Exactly as written, transcribe the data that follows.

Collected data

- - -

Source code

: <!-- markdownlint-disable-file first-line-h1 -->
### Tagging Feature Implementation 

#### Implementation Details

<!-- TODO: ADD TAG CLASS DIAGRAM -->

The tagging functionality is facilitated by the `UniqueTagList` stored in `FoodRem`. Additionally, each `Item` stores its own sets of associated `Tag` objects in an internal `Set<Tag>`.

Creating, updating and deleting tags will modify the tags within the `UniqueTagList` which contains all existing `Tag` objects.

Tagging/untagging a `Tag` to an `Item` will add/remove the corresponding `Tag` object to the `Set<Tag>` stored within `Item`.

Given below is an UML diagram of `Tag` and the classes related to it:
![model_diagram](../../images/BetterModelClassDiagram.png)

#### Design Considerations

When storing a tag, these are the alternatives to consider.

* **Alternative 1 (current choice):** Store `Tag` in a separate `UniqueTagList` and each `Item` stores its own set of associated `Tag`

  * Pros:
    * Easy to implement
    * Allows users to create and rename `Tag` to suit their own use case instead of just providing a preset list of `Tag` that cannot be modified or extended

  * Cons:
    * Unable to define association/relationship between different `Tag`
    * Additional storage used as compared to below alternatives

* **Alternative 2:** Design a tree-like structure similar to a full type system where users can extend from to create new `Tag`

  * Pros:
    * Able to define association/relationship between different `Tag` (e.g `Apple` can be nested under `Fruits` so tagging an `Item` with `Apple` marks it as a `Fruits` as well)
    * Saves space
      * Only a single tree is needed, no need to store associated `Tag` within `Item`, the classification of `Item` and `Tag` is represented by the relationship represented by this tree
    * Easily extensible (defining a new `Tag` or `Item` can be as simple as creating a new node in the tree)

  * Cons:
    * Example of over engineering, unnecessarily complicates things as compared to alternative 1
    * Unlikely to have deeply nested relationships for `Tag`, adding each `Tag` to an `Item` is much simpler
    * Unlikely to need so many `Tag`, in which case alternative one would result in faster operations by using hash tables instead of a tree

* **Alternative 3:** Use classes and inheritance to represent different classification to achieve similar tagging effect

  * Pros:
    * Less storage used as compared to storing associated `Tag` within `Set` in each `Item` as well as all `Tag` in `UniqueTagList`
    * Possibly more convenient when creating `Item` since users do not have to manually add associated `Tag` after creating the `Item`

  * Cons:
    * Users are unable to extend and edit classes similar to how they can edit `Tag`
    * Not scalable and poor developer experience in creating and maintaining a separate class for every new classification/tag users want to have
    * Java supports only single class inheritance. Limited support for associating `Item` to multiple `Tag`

- - -

§ ANSWER BOX:
Source code

: <!-- markdownlint-disable-file first-line-h1 -->
### Tagging Feature Implementation 

#### Implementation Details

<!-- TODO: ADD TAG CLASS DIAGRAM -->

The tagging functionality is facilitated by the `UniqueTagList` stored in `FoodRem`. Additionally, each `Item` stores its own sets of associated `Tag` objects in an internal `Set<Tag>`.

Creating, updating and deleting tags will modify the tags within the `UniqueTagList` which contains all existing `Tag` objects.

Tagging/untagging a `Tag` to an `Item` will add/remove the corresponding `Tag` object to the `Set<Tag>` stored within `Item`.

Given below is an UML diagram of `Tag` and the classes related to it:
![model_diagram](../../images/BetterModelClassDiagram.png)

#### Design Considerations

When storing a tag, these are the alternatives to consider.

* **Alternative 1 (current choice):** Store `Tag` in a separate `UniqueTagList` and each `Item` stores its own set of associated `Tag`

  * Pros:
    * Easy to implement
    * Allows users to create and rename `Tag` to suit their own use case instead of just providing a preset list of `Tag` that cannot be modified or extended

  * Cons:
    * Unable to define association/relationship between different `Tag`
    * Additional storage used as compared to below alternatives

* **Alternative 2:** Design a tree-like structure similar to a full type system where users can extend from to create new `Tag`

  * Pros:
    * Able to define association/relationship between different `Tag` (e.g `Apple` can be nested under `Fruits` so tagging an `Item` with `Apple` marks it as a `Fruits` as well)
    * Saves space
      * Only a single tree is needed, no need to store associated `Tag` within `Item`, the classification of `Item` and `Tag` is represented by the relationship represented by this tree
    * Easily extensible (defining a new `Tag` or `Item` can be as simple as creating a new node in the tree)

  * Cons:
    * Example of over engineering, unnecessarily complicates things as compared to alternative 1
    * Unlikely to have deeply nested relationships for `Tag`, adding each `Tag` to an `Item` is much simpler
    * Unlikely to need so many `Tag`, in which case alternative one would result in faster operations by using hash tables instead of a tree

* **Alternative 3:** Use classes and inheritance to represent different classification to achieve similar tagging effect

  * Pros:
    * Less storage used as compared to storing associated `Tag` within `Set` in each `Item` as well as all `Tag` in `UniqueTagList`
    * Possibly more convenient when creating `Item` since users do not have to manually add associated `Tag` after creating the `Item`

  * Cons:
    * Users are unable to extend and edit classes similar to how they can edit `Tag`
    * Not scalable and poor developer experience in creating and maintaining a separate class for every new classification/tag users want to have
    * Java supports only single class inheritance. Limited support for associating `Item` to multiple `Tag`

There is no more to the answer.